In last week’s debate, Mr. Pence, North Dakota Governor Doug Burgum, and Vivek Ramaswamy, the entrepreneur who bills himself as the millennial epitome of Trumpism, all said the department should go. Mr Ramaswamy called it ‘the head of the serpent’.
But no Republican administration or Republican Party-led Congress has seriously attempted to shut down the Department of Education. The main programs are very popular.

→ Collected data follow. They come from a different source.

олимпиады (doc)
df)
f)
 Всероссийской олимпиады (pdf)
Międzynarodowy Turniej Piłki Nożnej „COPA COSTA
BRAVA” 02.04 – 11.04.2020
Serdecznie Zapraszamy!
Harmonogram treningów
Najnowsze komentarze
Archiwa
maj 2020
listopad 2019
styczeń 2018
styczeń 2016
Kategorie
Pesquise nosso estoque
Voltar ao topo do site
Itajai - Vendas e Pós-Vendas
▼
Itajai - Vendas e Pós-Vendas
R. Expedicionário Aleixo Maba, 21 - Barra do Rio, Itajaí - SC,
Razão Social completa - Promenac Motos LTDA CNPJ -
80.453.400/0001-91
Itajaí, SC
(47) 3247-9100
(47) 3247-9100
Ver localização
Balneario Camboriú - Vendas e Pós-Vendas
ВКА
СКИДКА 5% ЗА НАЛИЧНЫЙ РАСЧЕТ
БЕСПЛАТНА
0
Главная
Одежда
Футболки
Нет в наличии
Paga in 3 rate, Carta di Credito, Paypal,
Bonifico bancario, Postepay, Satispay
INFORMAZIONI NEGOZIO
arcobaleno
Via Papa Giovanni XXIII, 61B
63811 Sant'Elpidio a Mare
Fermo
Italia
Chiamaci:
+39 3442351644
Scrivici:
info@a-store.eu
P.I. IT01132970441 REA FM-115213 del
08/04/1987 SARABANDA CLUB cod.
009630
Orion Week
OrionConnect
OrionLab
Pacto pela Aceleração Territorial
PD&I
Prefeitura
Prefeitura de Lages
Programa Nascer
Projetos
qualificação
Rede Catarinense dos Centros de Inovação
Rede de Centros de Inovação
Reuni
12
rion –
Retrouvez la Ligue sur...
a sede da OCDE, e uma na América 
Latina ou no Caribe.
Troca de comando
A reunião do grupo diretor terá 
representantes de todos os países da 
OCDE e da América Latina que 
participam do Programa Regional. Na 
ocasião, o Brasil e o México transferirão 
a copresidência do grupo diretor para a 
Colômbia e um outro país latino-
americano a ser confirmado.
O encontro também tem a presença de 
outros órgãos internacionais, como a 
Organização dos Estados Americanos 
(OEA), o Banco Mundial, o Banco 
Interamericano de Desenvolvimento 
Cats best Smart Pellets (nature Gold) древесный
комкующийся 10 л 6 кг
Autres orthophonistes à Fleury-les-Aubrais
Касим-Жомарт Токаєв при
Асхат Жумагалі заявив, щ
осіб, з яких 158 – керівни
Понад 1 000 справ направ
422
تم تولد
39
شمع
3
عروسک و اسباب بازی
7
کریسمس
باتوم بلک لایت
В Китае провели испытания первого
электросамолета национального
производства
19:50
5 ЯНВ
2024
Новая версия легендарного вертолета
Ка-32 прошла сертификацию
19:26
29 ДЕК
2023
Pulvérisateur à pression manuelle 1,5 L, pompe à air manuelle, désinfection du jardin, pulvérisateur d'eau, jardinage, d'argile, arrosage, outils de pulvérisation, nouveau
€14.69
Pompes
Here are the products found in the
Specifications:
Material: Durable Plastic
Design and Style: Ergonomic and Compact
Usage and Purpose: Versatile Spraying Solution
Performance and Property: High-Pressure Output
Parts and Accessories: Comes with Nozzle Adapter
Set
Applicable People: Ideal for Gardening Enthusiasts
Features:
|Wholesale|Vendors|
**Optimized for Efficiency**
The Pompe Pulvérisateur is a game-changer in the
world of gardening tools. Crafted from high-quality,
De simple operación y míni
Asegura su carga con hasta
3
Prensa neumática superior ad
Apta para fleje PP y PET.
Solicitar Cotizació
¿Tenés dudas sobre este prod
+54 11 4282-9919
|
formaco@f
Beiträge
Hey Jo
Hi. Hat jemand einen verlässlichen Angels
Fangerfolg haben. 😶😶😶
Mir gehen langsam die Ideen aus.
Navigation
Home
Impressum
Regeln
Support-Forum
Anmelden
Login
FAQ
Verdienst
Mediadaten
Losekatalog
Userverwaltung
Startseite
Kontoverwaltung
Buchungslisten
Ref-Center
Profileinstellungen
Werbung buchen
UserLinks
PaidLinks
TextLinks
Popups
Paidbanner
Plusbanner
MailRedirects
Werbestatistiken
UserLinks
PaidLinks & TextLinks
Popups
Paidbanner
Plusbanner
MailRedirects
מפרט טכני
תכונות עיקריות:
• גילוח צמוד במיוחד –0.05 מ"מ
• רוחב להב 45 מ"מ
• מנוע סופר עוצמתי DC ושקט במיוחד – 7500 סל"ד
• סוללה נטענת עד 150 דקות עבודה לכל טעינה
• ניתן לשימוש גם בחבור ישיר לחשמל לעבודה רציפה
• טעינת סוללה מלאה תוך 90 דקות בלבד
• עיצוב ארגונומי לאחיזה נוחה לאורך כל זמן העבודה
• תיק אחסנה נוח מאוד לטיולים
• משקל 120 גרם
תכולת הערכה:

These include Pell grants for low-income college students, so-called Title 1 grants for schools in low-income communities, and funds to ensure that students with disabilities receive an equal education.
“Given that Republicans don’t even want to cut Medicare and Social Security, it’s incredibly difficult to see a credible path forward in cutting funding for the Department of Education’s most important programs,” said Mr. Hess of the American Enterprise Institute.
“There is no way that even half of the Republican faction in the House of Representatives should be releasing money for children with special needs,” he added. “Nobody wants to put Title 1 to zero. And no one wants to put Pell grants at zero.”
Anne Klein contributed reporting from Dyersville, Iowa.